• Required action:
The data below should be printed in full, exactly, and without any of its images.

* * *

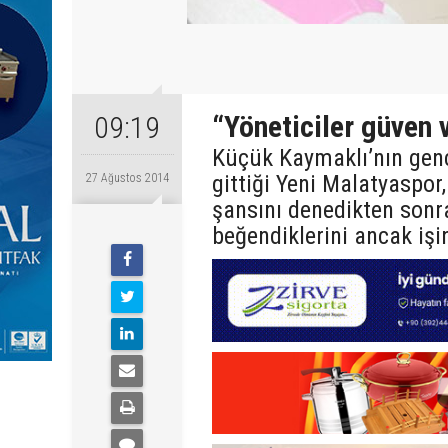
“Yöneticiler güven
09:19
Küçük Kaymaklı’nın genç
gittiği Yeni Malatyaspor
27 Ağustos 2014
şansını denedikten sonr
beğendiklerini ancak iş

* * *

• Solution to this exercise:
“Yöneticiler güven
09:19
Küçük Kaymaklı’nın genç
gittiği Yeni Malatyaspor
27 Ağustos 2014
şansını denedikten sonr
beğendiklerini ancak iş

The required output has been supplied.